Marian: The toolkit has a way to contact us. We’re going to put it out there. We want to hear from the field, and we are happy to have these conversations and answer questions and provide more resources because we think we’re on the right track, but we are not going to go anywhere unless we as a group can go there together.

Alex: Can we do a lightning round to wrap it up?

Eric: I just want to say one thing too. I’m going to plug in. We did a great podcast on structural, institutional, and interpersonal racism, about what? Like, six months ago. I just love this because there’s so much focus on distrust. But I forgot which of the folks said this, but trustworthiness is really challenging where the onus of change was. It really was that as healthcare providers, we have to demonstrate our trustworthiness and to demonstrate that we can communicate in effective ways rather than focusing on distrust. I think that’s-

Tony: Totally.

Eric: … a lot of what we’re hearing here.

Marian: Part of that is hearing what people are telling us, which is, “I don’t want to talk about that. I want to talk about living better.”

Tony: Yeah.

Eric: All right. Lightning round, Alex.

Alex: All right. Lightning round. This is a podcast. People are listening to a podcast. We’re social media savvy. Why can’t we just tweet about this? Is there danger in using social media?

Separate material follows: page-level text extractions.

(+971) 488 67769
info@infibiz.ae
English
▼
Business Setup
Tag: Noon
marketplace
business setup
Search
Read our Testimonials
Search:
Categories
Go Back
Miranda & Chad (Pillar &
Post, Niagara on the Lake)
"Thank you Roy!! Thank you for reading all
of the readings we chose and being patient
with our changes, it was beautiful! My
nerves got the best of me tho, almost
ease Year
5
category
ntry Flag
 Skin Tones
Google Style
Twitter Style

Tony: Oh, tweet? Twitter is for professional audiences. Regular people, they’re not on Twitter. Go where the people are if you want to reach them.

Marian: Facebook.

Alex: The pushback is journalists are on Twitter. Paul Span said that every journalist at the New York Times is on Twitter. I know New York Times said we’re on Twitter too much. Get off of it. But still there is an argument for using social media. No?

Marian: There is.

Tony: If you’re trying to reach journalists, use Twitter.

Marian: Right. Right. But if you’re trying to…

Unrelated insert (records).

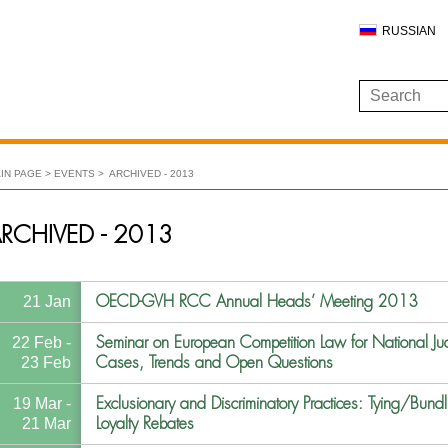
RUSSIAN
IN PAGE
EVENTS
ARCHIVED - 2013
RCHIVED - 2013
OECD-GVH RCC Annual Heads’ Meeting 2013
21 Jan
Seminar on European Competition Law for National Jud
22 Feb -
Cases, Trends and Open Questions
23 Feb
Exclusionary and Discriminatory Practices: Tying/Bundl
19 Mar -
Loyalty Rebates
21 Mar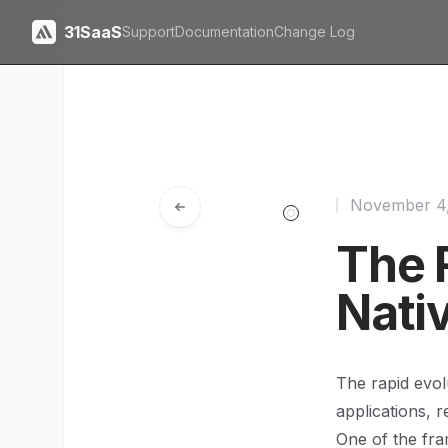
31SaaS
Support
Documentation
Change Log
November 4
The R
Nati
The rapid evol
applications, 
One of the fra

Tony: If you’re trying to reach the general public, not so much.

Alex: Not so much. Yeah. Then we talked about how to phrase palliative of care quite a bit, talked about hospice a little bit. How about advanced care planning? What is the pitch to the journalist who says, “What is advanced care planning?”

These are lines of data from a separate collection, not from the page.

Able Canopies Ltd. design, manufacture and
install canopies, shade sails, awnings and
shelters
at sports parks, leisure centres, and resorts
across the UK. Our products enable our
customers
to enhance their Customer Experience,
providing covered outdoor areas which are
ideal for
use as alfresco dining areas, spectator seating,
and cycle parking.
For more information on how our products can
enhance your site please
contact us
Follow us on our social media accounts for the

Tony: Advanced care planning is about you can have a say in your care. Honestly, the title, I would say, needs a little rebranding. That’s a whole other project.

Marian: Yeah. Don’t call it end-of-life planning either.

Tony: And don’t call it a living will because wills are about dying. So really, the pitch about advanced care planning is this is how you can make sure that your medical team and your doctors know what you really care about, what matters. I actually think the pitch about advanced care planning ought to be about what matters, what do you really care about, what do you want your doctors to know. It starts now. It starts with your care now and then it extends.

Eric: Okay. My lightning question is, you have a magic wand. You get any of our listeners to do one thing around messaging. What is that thing?

Marian: Stop with the hands.

Eric: No more hands? [laughter]

Marian: They don’t work. They don’t work.

Eric: Tony?

Tony: Go from a good death to we can help you live well.

Eric: Wonderful.

Tony: Even in the face of a serious illness.

Eric: Yeah. I am going to remember that because hopefully our listeners will remember and hear it from the grapevine that they should be… I got to bring in that song somehow.

Alex: There you go. There you go. That’s good.

Eric: Alex, do you want to end with a little bit? And again, to all of our listeners, please, we’ll have links to everything we talked about on our show notes. But do check out that website. Tony, the website is…

Tony: Seriousillnessmessaging.org.

Eric: And it’s live now.

Tony: … actually use .com, too. We bought them both, and they both direct to the same place. But we’re org type people, .org type people.

Alex: (singing)

Tony: Thank you, Alex.

Marian: Great.

Eric: Thank you everybody. That was a wonderful podcast. Tony, Marian, thank you very much for joining us.

Tony: Thank you.

Eric: As always, thank you to all of our listeners for supporting the GeriPal Podcast.